Monday, October 30, 2017

Week 10: The Fiction of Ideas



Week 10: The Fiction of Ideas 

The novel I chose to read this week is Babel 17 by Samuel R. Delaney.
Babel 17 is about the Sapir-Whorf Hypothesis, a theory that individual’s thoughts and actions are determined by the language that the individual speaks.  It states that all human thoughts and actions are bound by restraints, shaping our behavior.  The books starts out where the Alliance military comes across a new code (by the invaders) from a radio transmission that they cannot crack.  They hire Rydra Wong, a top poet, cryptologist and top linguist to crack the code.  She informs them this is not a code at all, but an actual language and agrees to crack it
Protagonist Wong assembles a crew and studies the data, which the Alliance calls Babel-17.  The crew is truly an unusual group.  She recruits discorporates, triplings and cosmetically surgerized team members. 

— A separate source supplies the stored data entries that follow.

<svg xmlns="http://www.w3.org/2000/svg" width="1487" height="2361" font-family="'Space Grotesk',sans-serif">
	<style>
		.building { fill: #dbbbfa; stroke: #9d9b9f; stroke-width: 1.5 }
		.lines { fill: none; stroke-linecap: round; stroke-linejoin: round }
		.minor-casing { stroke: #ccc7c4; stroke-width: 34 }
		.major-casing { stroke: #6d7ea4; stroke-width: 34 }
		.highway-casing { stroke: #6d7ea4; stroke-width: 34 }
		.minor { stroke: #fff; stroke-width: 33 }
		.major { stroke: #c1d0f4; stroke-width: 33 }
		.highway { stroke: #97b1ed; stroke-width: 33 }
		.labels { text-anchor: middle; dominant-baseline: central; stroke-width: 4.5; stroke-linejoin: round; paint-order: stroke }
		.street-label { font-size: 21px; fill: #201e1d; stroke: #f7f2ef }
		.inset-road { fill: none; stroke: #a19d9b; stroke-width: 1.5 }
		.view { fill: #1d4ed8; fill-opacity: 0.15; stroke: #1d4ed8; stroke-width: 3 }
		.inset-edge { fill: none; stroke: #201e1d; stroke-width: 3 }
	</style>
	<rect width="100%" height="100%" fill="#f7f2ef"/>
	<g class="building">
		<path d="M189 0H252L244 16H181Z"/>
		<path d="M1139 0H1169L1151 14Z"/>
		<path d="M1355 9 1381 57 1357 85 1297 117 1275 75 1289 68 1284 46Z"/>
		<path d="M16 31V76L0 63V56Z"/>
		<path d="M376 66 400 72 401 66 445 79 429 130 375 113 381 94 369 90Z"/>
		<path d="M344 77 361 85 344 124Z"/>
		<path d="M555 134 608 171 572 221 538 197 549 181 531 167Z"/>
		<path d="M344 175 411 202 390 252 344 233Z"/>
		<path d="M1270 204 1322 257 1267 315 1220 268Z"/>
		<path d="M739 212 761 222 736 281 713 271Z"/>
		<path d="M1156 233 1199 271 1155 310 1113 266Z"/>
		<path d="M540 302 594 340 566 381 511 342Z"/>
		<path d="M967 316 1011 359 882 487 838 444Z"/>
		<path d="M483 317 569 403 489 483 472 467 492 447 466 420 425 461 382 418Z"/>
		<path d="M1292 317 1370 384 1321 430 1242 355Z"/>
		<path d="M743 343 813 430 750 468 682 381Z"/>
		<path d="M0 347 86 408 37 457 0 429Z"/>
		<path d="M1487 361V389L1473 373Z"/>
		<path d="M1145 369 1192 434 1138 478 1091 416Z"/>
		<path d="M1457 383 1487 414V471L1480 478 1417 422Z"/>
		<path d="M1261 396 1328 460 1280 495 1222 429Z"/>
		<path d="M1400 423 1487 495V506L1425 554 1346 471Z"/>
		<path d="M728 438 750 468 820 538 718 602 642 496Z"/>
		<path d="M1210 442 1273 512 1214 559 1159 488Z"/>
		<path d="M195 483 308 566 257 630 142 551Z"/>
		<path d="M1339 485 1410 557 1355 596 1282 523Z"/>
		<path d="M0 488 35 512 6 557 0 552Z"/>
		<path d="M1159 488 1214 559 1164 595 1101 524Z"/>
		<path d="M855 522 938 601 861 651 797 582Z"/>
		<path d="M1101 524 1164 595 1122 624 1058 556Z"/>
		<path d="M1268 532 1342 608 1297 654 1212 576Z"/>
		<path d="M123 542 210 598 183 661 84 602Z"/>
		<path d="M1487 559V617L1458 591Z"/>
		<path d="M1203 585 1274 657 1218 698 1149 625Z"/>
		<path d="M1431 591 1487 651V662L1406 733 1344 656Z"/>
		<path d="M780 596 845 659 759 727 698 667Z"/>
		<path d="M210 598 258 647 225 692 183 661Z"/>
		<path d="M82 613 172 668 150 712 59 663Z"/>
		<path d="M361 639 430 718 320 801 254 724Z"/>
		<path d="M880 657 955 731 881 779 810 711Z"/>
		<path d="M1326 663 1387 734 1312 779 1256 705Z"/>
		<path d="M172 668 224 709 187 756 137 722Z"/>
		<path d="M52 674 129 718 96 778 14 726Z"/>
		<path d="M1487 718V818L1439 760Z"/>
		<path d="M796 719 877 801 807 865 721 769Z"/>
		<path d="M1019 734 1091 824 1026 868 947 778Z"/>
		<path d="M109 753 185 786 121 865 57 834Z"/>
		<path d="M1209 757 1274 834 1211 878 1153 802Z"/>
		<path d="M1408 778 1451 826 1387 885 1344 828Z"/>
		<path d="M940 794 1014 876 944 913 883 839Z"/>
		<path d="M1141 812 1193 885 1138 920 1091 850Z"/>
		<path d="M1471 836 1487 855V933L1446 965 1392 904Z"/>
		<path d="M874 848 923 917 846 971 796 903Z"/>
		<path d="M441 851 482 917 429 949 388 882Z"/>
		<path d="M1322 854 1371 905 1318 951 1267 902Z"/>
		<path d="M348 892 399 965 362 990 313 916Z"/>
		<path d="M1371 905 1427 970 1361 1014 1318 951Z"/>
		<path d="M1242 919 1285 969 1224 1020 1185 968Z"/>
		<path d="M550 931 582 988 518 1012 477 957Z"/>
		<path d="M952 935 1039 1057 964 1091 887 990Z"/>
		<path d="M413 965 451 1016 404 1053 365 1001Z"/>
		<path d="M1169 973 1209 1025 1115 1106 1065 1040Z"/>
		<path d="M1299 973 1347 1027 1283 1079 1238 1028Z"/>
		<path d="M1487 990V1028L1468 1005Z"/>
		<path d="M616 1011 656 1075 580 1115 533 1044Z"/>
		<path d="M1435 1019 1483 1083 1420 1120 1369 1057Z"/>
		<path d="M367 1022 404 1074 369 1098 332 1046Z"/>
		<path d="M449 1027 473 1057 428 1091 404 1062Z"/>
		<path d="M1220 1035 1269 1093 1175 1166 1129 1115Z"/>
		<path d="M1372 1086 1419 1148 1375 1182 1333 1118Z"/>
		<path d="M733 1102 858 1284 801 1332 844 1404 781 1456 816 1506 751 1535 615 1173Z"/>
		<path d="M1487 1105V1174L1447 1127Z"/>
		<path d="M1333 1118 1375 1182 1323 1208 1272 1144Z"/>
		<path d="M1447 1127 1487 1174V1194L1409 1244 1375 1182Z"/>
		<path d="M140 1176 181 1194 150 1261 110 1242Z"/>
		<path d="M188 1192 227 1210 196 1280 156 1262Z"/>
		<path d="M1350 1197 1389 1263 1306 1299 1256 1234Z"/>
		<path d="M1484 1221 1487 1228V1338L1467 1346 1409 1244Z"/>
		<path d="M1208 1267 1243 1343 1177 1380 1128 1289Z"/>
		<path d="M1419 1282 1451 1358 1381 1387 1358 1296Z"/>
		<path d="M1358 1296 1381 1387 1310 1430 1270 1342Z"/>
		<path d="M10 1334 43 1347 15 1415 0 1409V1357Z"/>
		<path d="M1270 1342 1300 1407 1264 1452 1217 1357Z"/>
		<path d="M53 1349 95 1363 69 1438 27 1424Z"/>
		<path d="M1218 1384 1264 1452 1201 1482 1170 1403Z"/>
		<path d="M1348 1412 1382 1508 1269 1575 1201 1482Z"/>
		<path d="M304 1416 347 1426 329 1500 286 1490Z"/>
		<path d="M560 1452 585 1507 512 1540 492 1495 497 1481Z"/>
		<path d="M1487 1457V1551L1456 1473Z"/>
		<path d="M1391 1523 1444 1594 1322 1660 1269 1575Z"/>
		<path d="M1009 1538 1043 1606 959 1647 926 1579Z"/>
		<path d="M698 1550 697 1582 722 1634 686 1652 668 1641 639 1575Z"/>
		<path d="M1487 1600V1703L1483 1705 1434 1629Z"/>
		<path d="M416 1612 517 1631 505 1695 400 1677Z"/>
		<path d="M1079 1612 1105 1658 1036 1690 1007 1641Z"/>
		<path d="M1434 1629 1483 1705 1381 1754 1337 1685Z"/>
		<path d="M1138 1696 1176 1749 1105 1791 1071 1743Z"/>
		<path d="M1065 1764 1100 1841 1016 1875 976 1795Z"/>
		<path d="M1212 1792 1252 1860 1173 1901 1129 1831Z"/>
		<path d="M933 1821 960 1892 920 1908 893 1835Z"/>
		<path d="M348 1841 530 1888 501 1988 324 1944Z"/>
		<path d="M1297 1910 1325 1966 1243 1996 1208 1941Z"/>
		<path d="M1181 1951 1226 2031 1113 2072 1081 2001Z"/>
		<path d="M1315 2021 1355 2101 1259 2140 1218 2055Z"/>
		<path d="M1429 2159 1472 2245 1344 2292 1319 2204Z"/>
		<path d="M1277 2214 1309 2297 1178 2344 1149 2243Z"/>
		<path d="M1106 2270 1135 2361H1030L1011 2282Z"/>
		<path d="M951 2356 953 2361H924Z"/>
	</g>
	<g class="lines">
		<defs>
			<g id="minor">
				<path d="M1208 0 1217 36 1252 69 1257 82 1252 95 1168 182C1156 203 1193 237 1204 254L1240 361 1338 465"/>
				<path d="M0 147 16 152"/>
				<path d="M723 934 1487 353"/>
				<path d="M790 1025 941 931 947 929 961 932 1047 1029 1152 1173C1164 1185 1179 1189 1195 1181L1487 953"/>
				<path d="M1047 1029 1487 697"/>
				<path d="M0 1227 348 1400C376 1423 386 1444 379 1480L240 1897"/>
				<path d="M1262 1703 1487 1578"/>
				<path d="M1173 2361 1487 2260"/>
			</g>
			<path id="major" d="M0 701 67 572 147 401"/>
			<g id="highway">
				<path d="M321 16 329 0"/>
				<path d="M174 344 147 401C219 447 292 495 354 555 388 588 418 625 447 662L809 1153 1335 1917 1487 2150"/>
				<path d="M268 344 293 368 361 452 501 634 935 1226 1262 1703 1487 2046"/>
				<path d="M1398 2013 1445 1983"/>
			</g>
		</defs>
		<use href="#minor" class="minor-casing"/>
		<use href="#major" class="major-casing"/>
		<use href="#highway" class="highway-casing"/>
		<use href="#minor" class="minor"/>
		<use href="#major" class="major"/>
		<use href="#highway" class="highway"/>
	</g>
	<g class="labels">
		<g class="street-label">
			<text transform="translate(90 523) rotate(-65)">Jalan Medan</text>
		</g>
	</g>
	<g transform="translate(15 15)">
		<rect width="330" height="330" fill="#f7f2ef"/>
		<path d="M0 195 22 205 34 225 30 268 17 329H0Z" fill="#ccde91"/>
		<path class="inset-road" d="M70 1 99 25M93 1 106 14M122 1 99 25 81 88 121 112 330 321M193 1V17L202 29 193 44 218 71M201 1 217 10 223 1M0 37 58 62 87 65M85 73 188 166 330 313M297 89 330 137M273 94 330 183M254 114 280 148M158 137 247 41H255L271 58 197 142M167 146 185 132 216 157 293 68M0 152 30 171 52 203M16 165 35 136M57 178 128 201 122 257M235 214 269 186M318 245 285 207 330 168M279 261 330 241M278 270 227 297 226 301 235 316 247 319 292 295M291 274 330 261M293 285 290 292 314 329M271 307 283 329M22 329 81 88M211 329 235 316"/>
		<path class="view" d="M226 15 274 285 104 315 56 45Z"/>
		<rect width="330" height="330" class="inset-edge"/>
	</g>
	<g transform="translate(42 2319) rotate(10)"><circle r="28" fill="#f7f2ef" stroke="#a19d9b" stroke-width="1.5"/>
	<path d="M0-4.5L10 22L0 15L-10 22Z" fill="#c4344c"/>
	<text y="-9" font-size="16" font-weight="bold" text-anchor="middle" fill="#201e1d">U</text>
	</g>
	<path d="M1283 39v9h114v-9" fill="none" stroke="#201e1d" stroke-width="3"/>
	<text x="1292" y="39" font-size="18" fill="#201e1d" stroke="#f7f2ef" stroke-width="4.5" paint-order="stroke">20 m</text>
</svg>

She discovers that this language is used to cause a human host to be against the Alliance and try and sabotage it.  She improves the language and shifts the power to the Alliance.  Babel-17 is really a thought experiment and cultural awareness together.  Some of these ideas are very similar to some cultural language we hear today.  For instance, when someone says, “I’m from a Third World country.”  That could imply they are less-educated.  What do most people visualize when they hear that.  We need to be more diverse and open-minded.  I find the author of this book, Samuel R. Delaney was way beyond his time, 1966.  The main character/hero is a woman and multi-cultural as well.  I feel he is attempting to stretch cultural understanding to a higher level.